Class SimpleRobotRules

    • Method Detail

      • clearRules

        public void clearRules()
      • addRule

        public void addRule​(String prefix,
                            boolean allow)
        Add an allow/disallow rule to the ruleset
        Parameters:
        prefix - path prefix or pattern
        allow - whether to allow the URLs matching the prefix or pattern
      • isAllowed

        public boolean isAllowed​(String url)
        Check whether a URL is allowed to be fetched according to the robots rules. Note that the URL must be properly normalized, otherwise the URL path may not be matched against the robots rules. In order to normalize the URL, BasicURLNormalizer can be used:
         BasicURLNormalizer normalizer = new BasicURLNormalizer();
         String urlNormalized = normalizer.filter(urlNotNormalized);
         
        Specified by:
        isAllowed in class BaseRobotRules
        Parameters:
        url - URL string to be checked
        Returns:
        true if the URL is allowed
      • isAllowed

        public boolean isAllowed​(URL url)
        Check whether a URL is allowed to be fetched according to the robots rules.
        Specified by:
        isAllowed in class BaseRobotRules
        Parameters:
        url - URL to be checked
        Returns:
        true if the URL is allowed
        See Also:
        isAllowed(String)
      • escapePath

        public static String escapePath​(String urlPathQuery,
                                        boolean[] additionalEncodedBytes)
        Encode/decode (using percent-encoding) all characters where necessary: encode Unicode/non-ASCII characters) and decode printable ASCII characters without special semantics.
        Parameters:
        urlPathQuery - path and query component of the URL
        additionalEncodedBytes - boolean array to request bytes (ASCII characters) to be percent-encoded in addition to other characters requiring encoding (Unicode/non-ASCII and characters not allowed in URLs).
        Returns:
        properly percent-encoded URL path and query
      • sortRules

        public void sortRules()
        Sort and deduplicate robot rules. This method must be called after the robots.txt has been processed and before rule matching. The ordering is implemented in SimpleRobotRules.RobotRule.compareTo(RobotRule) and defined by RFC 9309, section 2.2.2:
        The most specific match found MUST be used. The most specific match is the match that has the most octets. Duplicate rules in a group MAY be deduplicated.
      • isAllowAll

        public boolean isAllowAll()
        Is our ruleset set up to allow all access?

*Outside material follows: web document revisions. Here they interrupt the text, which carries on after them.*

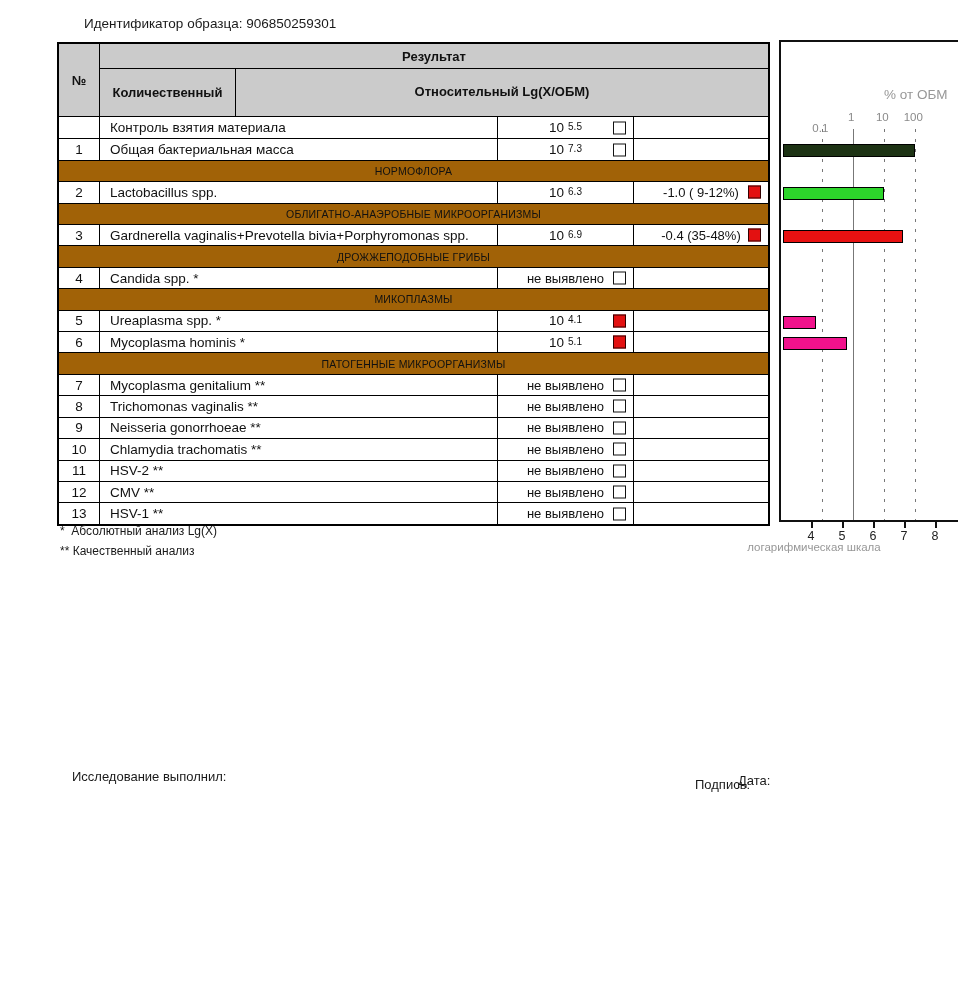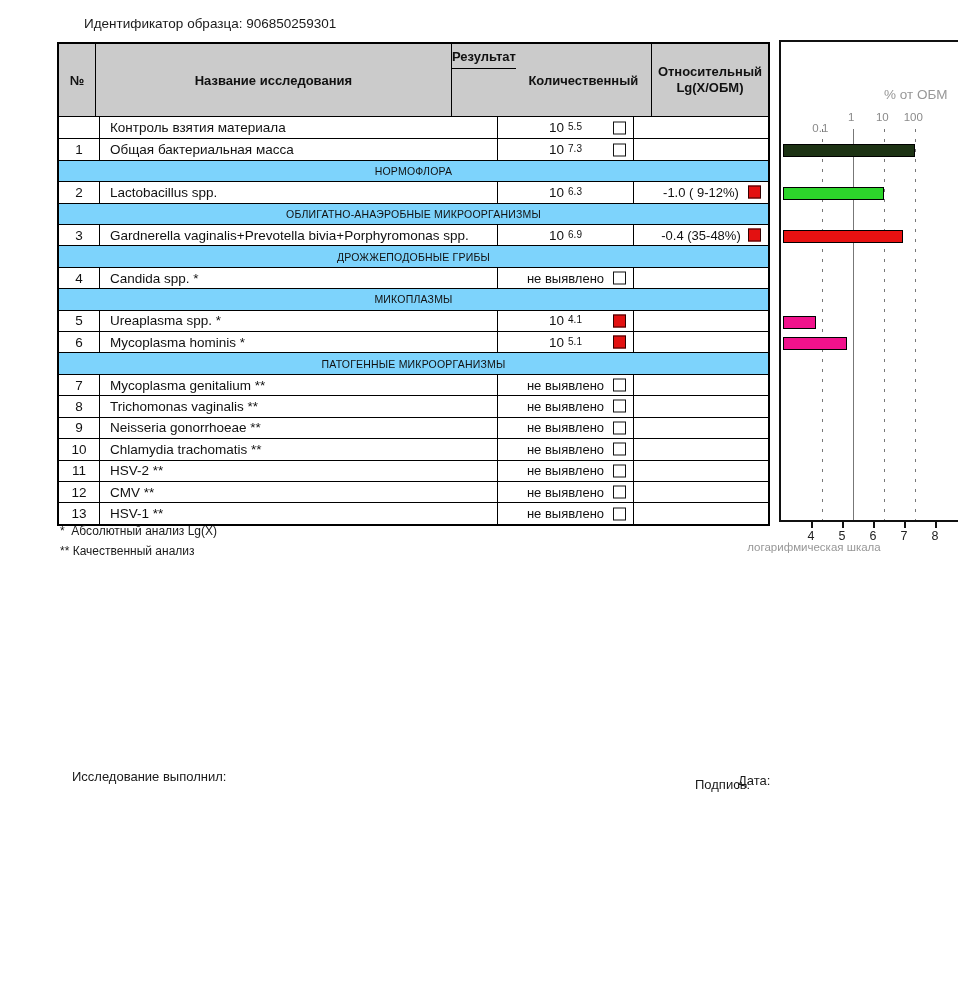--- a/index.html
+++ b/index.html
@@ -11,7 +11,7 @@
   .thead{display:flex;height:73px;background:#cbcbcb;border-bottom:1.5px solid #000;box-sizing:border-box;}
   .th-num{width:41px;border-right:1.5px solid #000;display:flex;align-items:center;justify-content:center;font-weight:bold;font-size:13px;box-sizing:border-box;}
   .th-name{width:398px;border-right:1.5px solid #000;display:flex;align-items:center;justify-content:center;font-weight:bold;font-size:13px;box-sizing:border-box;}
-  .th-result{flex:1;display:flex;flex-direction:row;box-sizing:border-box;}
+  .th-result{flex:1;display:flex;flex-direction:column;box-sizing:border-box;}
   .th-result-top{height:25px;border-bottom:1.5px solid #000;display:flex;align-items:center;justify-content:center;font-weight:bold;font-size:13px;box-sizing:border-box;}
   .th-result-sub{flex:1;display:flex;}
   .th-quant{width:136px;border-right:1.5px solid #000;display:flex;align-items:center;justify-content:center;font-weight:bold;font-size:13px;box-sizing:border-box;}

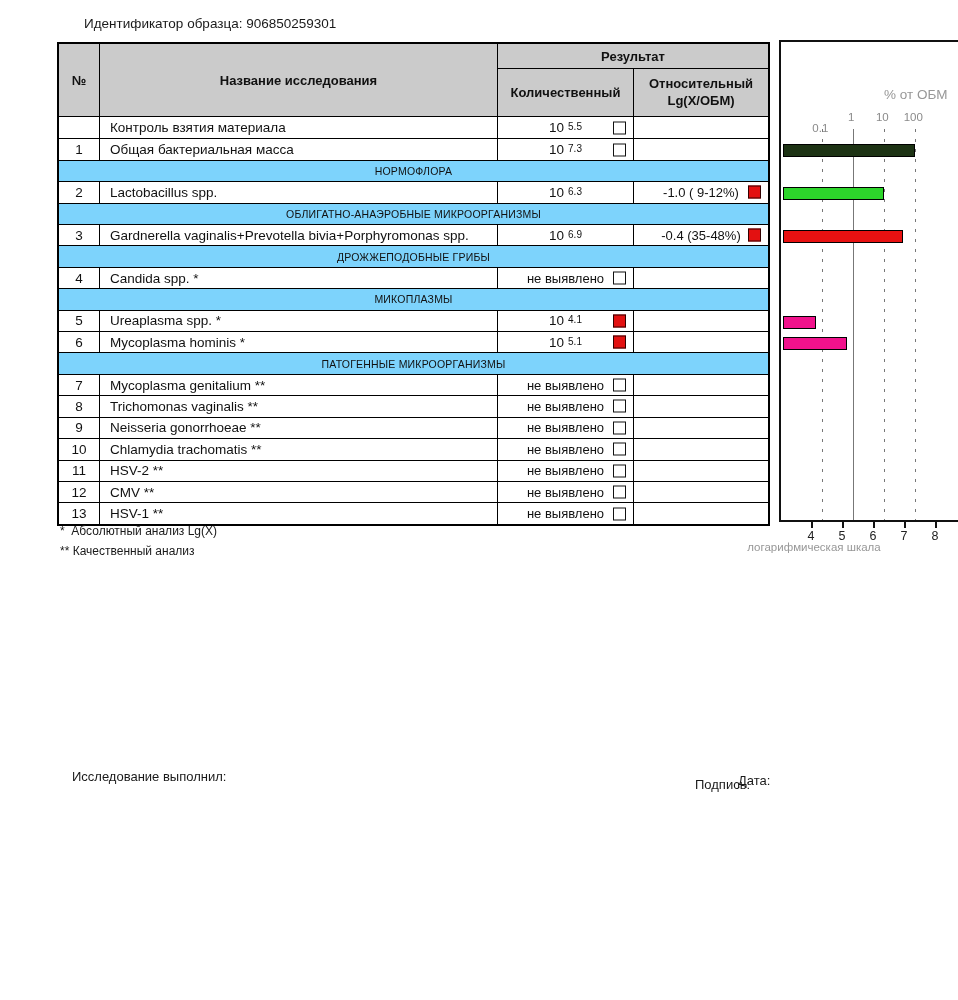--- a/index.html
+++ b/index.html
@@ -50,7 +50,6 @@
 <div class="abs report-table">
   <div class="thead">
     <div class="th-num">№</div>
-    <div class="th-name">Название исследования</div>
     <div class="th-result">
       <div class="th-result-top">Результат</div>
       <div class="th-result-sub">

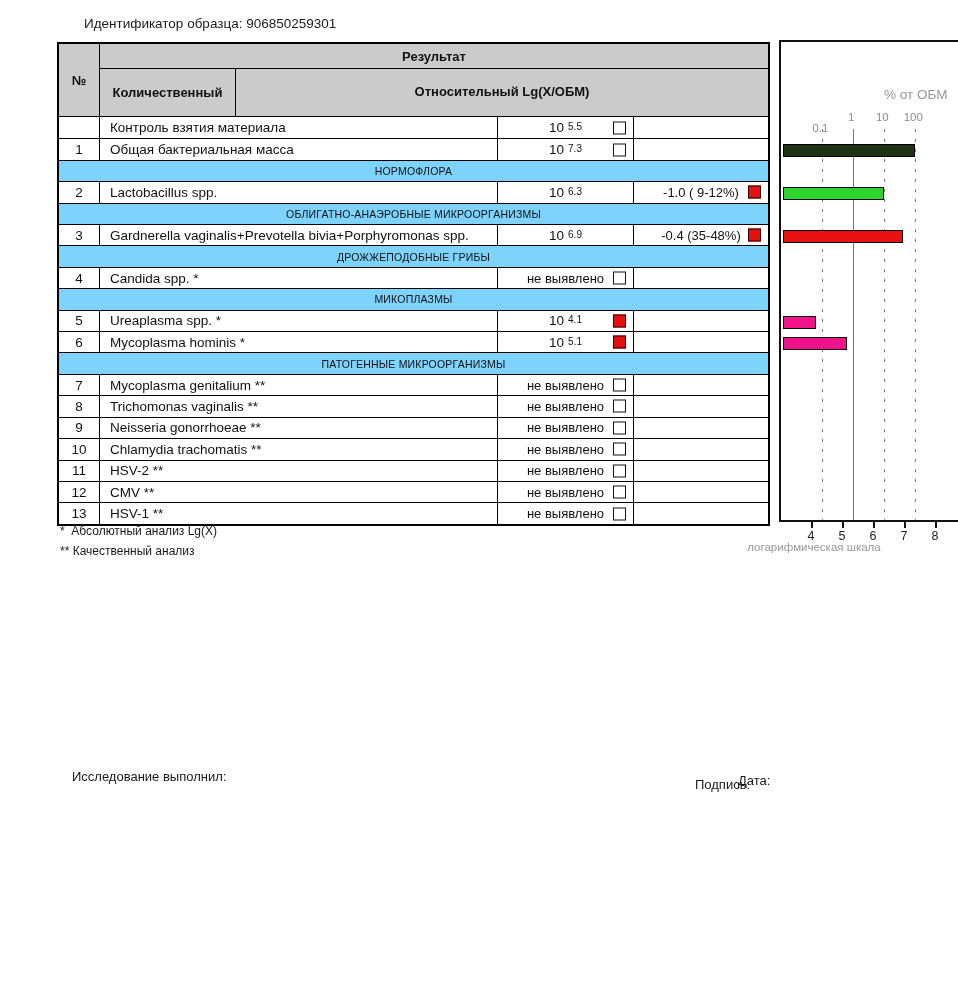--- a/index.html
+++ b/index.html
@@ -22,7 +22,7 @@
   .td-name{width:398px;border-right:1.5px solid #000;display:flex;align-items:center;font-size:13.5px;padding-left:10px;box-sizing:border-box;white-space:nowrap;overflow:hidden;}
   .td-quant{width:136px;border-right:1.5px solid #000;display:flex;align-items:center;justify-content:center;font-size:13.5px;position:relative;box-sizing:border-box;}
   .td-rel{flex:1;display:flex;align-items:center;justify-content:center;font-size:13px;position:relative;box-sizing:border-box;}
-  .sect{flex:1;background:#7dd3fc;display:flex;align-items:center;justify-content:center;font-size:10.5px;letter-spacing:.2px;}
+  .sect{flex:1;background:#a16207;display:flex;align-items:center;justify-content:center;font-size:10.5px;letter-spacing:.2px;}
   .pow{display:inline-flex;align-items:flex-start;}
   .pow sup{font-size:10px;margin-left:4px;position:relative;top:1px;}
   .marker{width:11px;height:11px;border:1.6px solid #111;box-sizing:content-box;position:absolute;right:7px;top:50%;transform:translateY(-50%);background:#fff;}

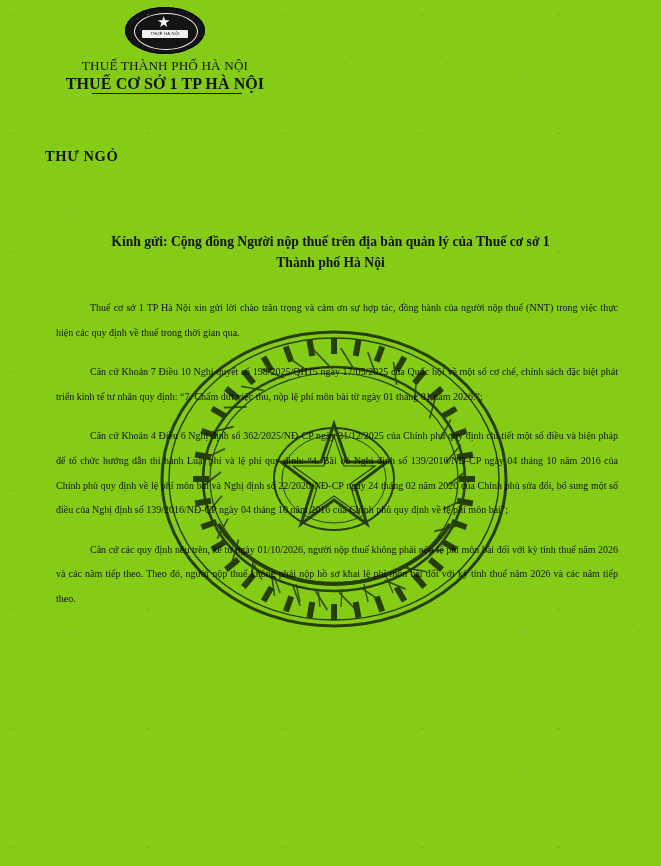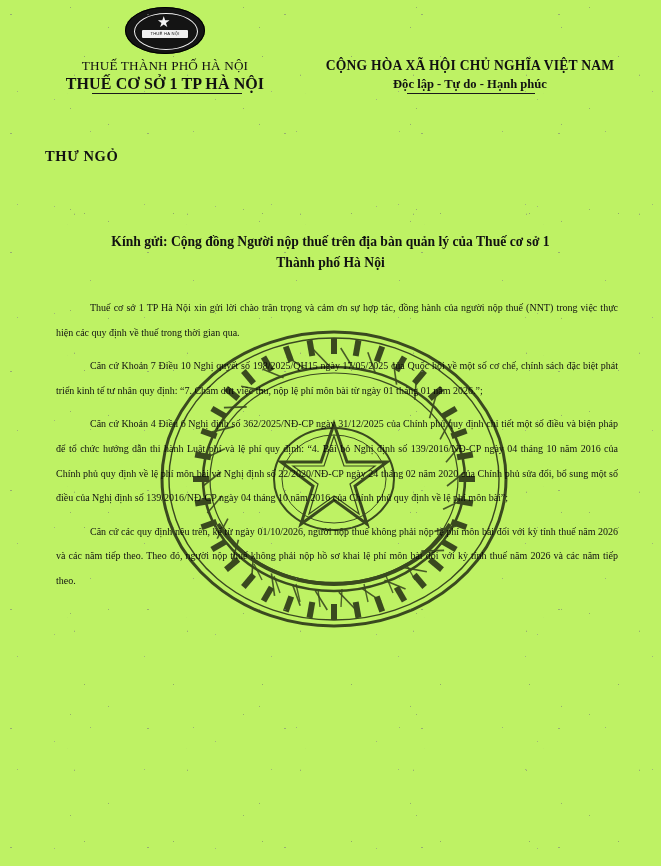--- a/index.html
+++ b/index.html
@@ -20,7 +20,7 @@
   .page {
     position: absolute;
     inset: 0;
-    background: #bef264;
+    background: #84cc16;
   }
 
   

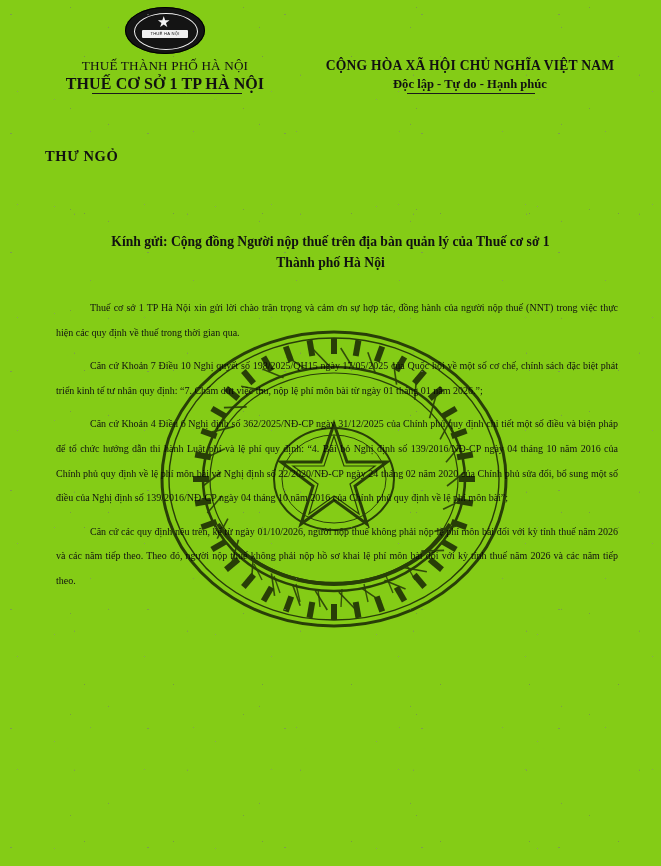--- a/index.html
+++ b/index.html
@@ -249,10 +249,6 @@
       <div><span class="org-line2">THUẾ CƠ SỞ 1 TP HÀ NỘI</span></div>
     </div>
 
-    <div class="header-right">
-      <div class="nation-line1">CỘNG HÒA XÃ HỘI CHỦ NGHĨA VIỆT NAM</div>
-      <div><span class="nation-line2">Độc lập - Tự do - Hạnh phúc</span></div>
-    </div>
 
   </div>
 

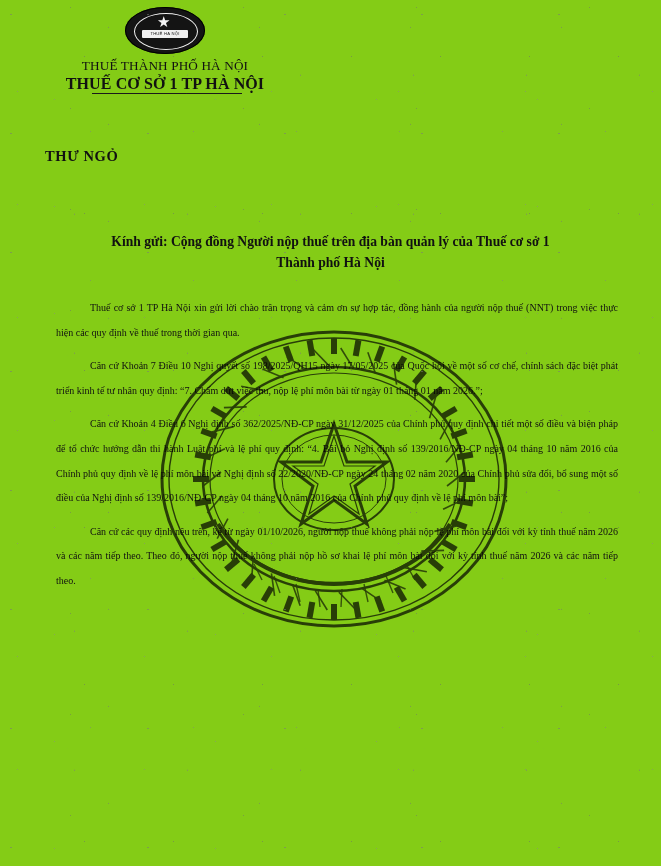--- a/index.html
+++ b/index.html
@@ -216,7 +216,7 @@
     margin: 0 0 0 0;
     text-indent: 34px;
   }
-  .body-text p + p { margin-top: 9px; }
+  .body-text p + p { margin-top: 15px; }
 
   
   .seal {

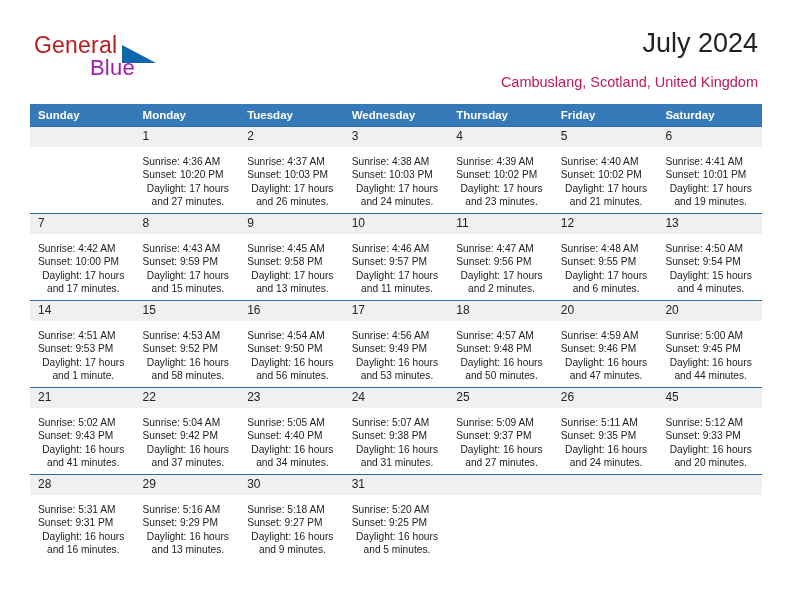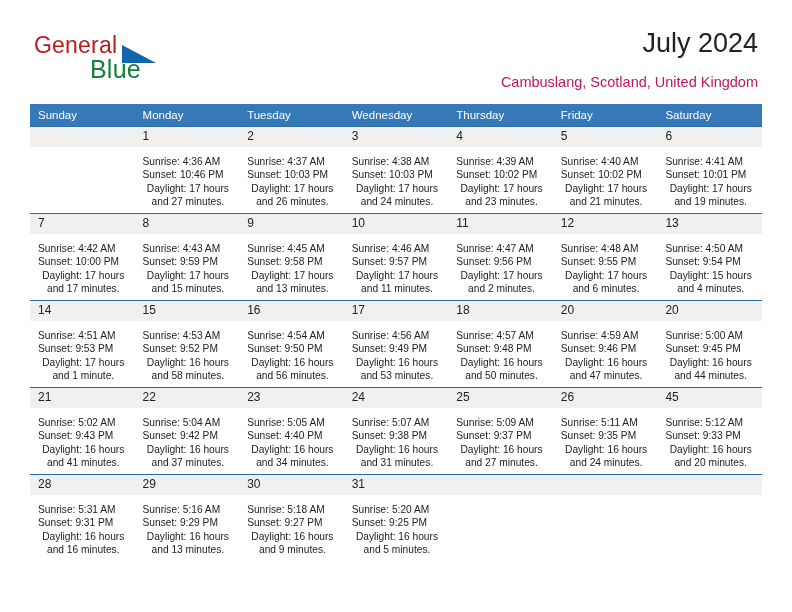--- a/index.html
+++ b/index.html
@@ -49,9 +49,9 @@
     position: absolute;
     left: 56px;
     top: 23px;
-    font-size: 25px;
+    font-size: 22px;
     letter-spacing: 0.2px;
-    color: #15803d;
+    color: #a21caf;
     font-family: "Liberation Sans", sans-serif;
   }
   .logo-triangle {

        Note: This is decided only based on the SimpleRobotRules.RobotRulesMode without inspecting the set of allow/disallow rules.

        Specified by:
        isAllowAll in class BaseRobotRules
        Returns:
        true if all URLs are allowed.
      • isAllowNone

        public boolean isAllowNone()
        Is our ruleset set up to disallow all access?

        Note: This is decided only based on the SimpleRobotRules.RobotRulesMode without inspecting the set of allow/disallow rules.

        Specified by:
        isAllowNone in class BaseRobotRules
        Returns:
        true if no URLs are allowed.
      • toString

        public String toString()
        Description copied from class: BaseRobotRules
        Returns a string with the crawl delay as well as a list of sitemaps if they exist (and aren't more than 10).
        Overrides:
        toString in class BaseRobotRules